Reacting intelligently and thoughtfully is the best approach to take. Your teenager’s behavior has changed. He seems to have less initiative, less ambition. His head is in the clouds and he’s unmotivated about sports and studies. His group of friends has also changed and his grades have taken a nosedive. Sometimes his eyes are red. It’s possible he’s smoking cannabis. If you’re sure of it, this mini survival guide can help you manage the situtation.
Find the right words (without shouting)
The first ground rule: don’t give way to panic or aggression. Try to understand what the attraction is for your child. Is he smoking to gain acceptance from his friends? Does he think it will calm his nerves? Is he seeking to feel more confident? Maybe he’s trying to escape difficulties in his relationship with family or friends, or he’s seeking to break the rules or experience new sensations. Try to establish how much he’s using: is it rarely or often? Your response should be as proportionate as possible.
Take the initiative to have a talk. Express what you’re observing and your concerns. If your teenager tells you that a joint from time to time makes him feel less inhibited, tell him the best way to be cool is to be true to oneself. Sports are a good way of relaxing, too. If he thinks it can solve a problem or soothe a sorrow, try to help him resolve it by listening to him and offering support.
In many places, cannabis is illegal. Even in states where recreational marijuana use is legal, there are still age limits for purchases, and penalties for driving under the influence. Tell him clearly that you refuse to have illegal substances in the house. A reminder of the law can have a particularly tonic effect!

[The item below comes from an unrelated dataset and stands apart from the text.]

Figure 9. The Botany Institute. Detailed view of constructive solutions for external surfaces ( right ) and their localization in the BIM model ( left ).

Make sure you are aware of how your teen is using allowance money or salary from a job. Be sure to support your teen with quality time, preparing meals together and including him in the life of family and friends.
Help your teenager understand what makes him happy
You can help your teenager learn to better know himself, to work out what gives him pleasure, what calms him and helps him grow. He must know how to put his thoughts and feelings into words. Encourage him to pursue his dreams and open up to others. If he’s truly not feeling right, if his substance abuse is masking depression, a lack of well-being, or some serious fragility, make an appointment to see a doctor and/or therapist.

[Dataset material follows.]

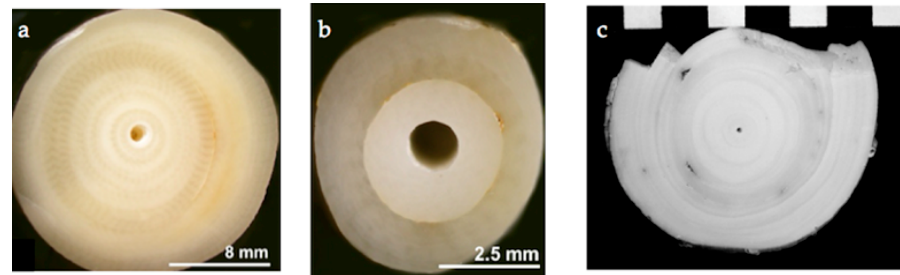
Figure 5. Samples measured in this study: ( a ) Jasus; ( b ) Terrasses; and ( c ) Valpareso.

But the most effective thing to do right away is to regularly spend time doing things with your teenager. It’s helpful for a father to get involved — going out for a meal, attending sports events together, doing leisure activities, etc.
Finally, help your child develop his interior and spiritual life, through groups or events at your parish, or activities that help teens to grow in their faith. By exploring this deeper dimension of life, your teen can help discover ways to deal with the issues he faces in life.